I also recommended antibody testing if the C-peptide values were low to confirm a diagnosis of autoimmune diabetes.

We discussed the differential diagnosis (LADA versus atypical type 2 diabetes versus pancreatic cancer), and she agreed to see the patient that afternoon.

I received another text from the patient saying he had been started on insulin glargine (Lantus, Sanofi), 15 units before bedtime. I texted him back indicating that long-acting insulin in isolation was a poor choice unless he would no longer be eating food.

The next day, he reported his fasting blood glucose measured 250 mg/dl, but that after lunch, it had jumped back above 500. This was predictable. He forwarded me his C-peptide results the following day, which were 1.0 ng/ml (normal value=0.5 to 2.0 ng/ml).

◆ **ACTIONS TO TAKE**:
• A. In the diabetes case text, what dose of insulin glargine was the patient started on?
• B. Reproduce the part of the diabetes case text that begins with the words "We discussed the" and ends after the words "be eating food.".

(Page-level text extractions)

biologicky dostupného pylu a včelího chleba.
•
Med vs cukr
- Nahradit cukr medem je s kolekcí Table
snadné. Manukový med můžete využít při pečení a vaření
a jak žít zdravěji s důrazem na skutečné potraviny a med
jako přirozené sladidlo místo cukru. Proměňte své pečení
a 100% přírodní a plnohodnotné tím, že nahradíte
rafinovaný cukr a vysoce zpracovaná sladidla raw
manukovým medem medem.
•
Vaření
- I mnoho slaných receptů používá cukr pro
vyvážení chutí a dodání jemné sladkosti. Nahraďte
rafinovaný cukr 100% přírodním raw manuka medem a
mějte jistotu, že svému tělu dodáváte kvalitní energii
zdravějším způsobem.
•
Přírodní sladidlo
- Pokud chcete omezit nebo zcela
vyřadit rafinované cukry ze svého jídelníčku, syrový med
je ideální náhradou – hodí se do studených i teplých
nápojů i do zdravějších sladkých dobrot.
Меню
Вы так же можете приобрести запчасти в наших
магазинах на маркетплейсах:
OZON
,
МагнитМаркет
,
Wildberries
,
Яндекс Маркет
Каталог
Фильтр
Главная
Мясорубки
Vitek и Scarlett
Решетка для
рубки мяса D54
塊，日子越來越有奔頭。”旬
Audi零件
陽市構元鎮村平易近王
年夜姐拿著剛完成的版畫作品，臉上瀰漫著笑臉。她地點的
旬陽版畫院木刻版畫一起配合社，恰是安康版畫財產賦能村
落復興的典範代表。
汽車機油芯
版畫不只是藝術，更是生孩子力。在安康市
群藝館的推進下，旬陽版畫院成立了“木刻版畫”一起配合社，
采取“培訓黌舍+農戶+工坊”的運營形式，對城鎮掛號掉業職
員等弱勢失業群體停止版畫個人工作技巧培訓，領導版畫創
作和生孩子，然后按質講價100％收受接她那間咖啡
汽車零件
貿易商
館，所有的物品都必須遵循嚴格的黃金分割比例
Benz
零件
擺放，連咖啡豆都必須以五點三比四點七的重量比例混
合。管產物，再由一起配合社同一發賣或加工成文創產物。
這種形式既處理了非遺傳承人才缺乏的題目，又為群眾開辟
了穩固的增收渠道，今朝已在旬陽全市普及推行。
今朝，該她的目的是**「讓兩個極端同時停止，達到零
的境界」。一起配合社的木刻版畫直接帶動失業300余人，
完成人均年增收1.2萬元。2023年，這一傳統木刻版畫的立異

◆ **OUTPUTS IN ORDER**:
• A. He was started on 15 units before bedtime.

• B.
We discussed the differential diagnosis (LADA versus atypical type 2 diabetes versus pancreatic cancer), and she agreed to see the patient that afternoon.

I received another text from the patient saying he had been started on insulin glargine (Lantus, Sanofi), 15 units before bedtime. I texted him back indicating that long-acting insulin in isolation was a poor choice unless he would no longer be eating food.